ABOUT THIS EXERCISE: Can you copy, word for word, the lines in the records below that start with the line containing "Пейзажно съотношение" and run through the line containing "Контролен списък за"?

Entries drawn from a collection:
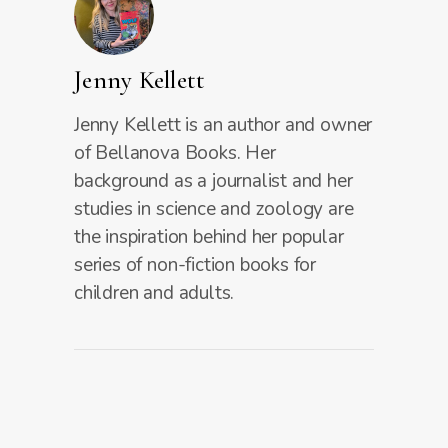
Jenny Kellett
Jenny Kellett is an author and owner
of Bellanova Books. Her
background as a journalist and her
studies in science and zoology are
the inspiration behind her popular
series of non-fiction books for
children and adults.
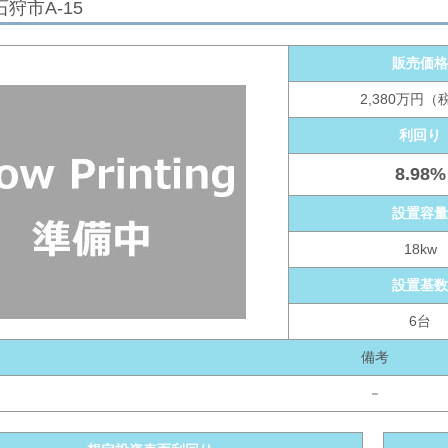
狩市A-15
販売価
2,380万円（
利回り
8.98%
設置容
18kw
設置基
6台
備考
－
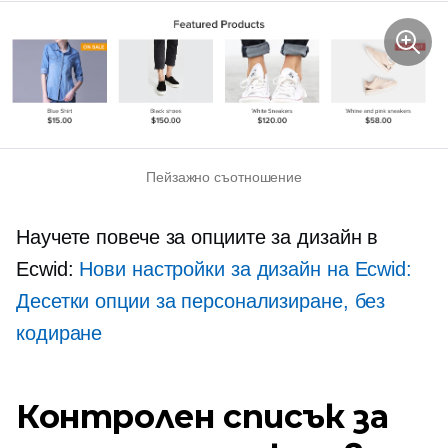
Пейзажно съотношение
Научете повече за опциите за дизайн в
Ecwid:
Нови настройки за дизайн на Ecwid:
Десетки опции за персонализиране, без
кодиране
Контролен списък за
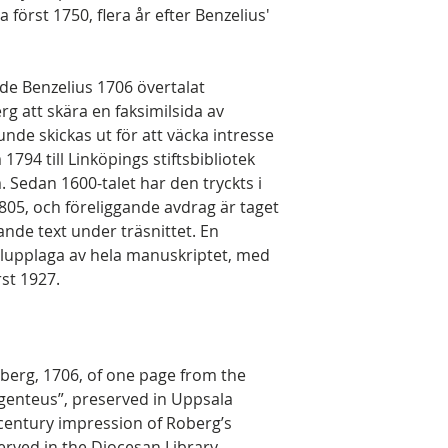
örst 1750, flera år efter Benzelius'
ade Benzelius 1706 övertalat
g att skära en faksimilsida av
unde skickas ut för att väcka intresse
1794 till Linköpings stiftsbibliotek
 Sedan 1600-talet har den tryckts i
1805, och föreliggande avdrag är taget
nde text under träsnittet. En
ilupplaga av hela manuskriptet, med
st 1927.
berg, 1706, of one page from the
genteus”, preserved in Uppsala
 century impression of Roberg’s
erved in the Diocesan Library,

...

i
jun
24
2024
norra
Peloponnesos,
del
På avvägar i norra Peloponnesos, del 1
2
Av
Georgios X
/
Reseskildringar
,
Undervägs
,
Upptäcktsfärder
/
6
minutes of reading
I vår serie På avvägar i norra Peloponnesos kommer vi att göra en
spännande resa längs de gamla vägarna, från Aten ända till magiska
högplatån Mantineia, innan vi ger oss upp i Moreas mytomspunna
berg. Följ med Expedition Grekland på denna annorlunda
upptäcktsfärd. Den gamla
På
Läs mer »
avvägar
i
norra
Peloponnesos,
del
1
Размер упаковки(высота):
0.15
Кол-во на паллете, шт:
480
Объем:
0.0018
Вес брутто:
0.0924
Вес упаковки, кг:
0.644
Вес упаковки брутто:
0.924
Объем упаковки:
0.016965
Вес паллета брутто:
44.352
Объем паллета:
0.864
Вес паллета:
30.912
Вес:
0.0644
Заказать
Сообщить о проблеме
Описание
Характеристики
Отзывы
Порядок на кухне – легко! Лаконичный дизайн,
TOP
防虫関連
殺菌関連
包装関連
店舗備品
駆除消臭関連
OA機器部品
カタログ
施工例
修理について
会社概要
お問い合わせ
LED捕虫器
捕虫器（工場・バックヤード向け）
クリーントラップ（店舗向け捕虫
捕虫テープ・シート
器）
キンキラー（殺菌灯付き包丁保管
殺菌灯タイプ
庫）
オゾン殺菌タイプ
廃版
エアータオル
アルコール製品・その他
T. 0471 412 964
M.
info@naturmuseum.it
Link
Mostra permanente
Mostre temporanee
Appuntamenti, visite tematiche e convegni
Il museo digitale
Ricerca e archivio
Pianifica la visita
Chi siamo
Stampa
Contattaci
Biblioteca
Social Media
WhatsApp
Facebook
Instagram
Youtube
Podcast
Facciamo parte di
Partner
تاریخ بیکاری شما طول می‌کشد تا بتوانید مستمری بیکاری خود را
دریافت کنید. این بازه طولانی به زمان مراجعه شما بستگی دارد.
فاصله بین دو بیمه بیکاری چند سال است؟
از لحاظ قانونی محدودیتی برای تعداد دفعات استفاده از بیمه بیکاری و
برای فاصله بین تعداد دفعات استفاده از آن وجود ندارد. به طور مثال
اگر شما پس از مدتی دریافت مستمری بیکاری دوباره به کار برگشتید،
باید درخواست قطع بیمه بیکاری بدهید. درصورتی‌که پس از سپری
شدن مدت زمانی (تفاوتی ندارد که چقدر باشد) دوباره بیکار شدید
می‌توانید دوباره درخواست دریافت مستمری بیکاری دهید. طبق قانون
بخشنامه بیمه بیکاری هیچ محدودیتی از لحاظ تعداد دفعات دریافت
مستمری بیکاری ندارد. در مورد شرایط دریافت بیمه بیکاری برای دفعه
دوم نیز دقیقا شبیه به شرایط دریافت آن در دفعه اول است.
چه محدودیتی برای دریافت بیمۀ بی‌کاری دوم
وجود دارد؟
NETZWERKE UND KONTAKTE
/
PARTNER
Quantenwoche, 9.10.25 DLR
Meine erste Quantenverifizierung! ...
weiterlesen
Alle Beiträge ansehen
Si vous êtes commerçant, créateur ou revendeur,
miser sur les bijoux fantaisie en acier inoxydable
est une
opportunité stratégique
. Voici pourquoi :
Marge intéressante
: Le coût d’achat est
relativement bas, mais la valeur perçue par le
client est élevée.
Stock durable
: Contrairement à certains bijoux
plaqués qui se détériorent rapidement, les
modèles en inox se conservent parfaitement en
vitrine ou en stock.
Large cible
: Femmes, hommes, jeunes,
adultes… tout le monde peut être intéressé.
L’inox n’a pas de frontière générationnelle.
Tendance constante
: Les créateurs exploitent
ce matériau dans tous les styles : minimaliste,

* * *

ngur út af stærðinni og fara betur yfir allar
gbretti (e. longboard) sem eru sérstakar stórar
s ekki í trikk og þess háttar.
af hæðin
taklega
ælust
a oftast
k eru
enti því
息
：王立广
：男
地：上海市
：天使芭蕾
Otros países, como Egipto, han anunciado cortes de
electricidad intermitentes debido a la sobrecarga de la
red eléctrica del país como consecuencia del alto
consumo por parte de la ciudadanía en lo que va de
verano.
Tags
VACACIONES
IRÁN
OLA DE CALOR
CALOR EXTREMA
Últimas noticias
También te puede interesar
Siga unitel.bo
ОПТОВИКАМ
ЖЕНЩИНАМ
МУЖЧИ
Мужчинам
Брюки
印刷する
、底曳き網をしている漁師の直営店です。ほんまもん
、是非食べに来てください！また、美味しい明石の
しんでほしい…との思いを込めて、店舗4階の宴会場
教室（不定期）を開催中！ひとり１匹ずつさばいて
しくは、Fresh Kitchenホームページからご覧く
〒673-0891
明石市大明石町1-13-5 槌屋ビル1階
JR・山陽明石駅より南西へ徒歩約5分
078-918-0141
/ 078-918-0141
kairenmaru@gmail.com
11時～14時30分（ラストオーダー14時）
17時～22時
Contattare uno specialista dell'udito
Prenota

RESPONSE:
Пейзажно съотношение
Научете повече за опциите за дизайн в
Ecwid:
Нови настройки за дизайн на Ecwid:
Десетки опции за персонализиране, без
кодиране
Контролен списък за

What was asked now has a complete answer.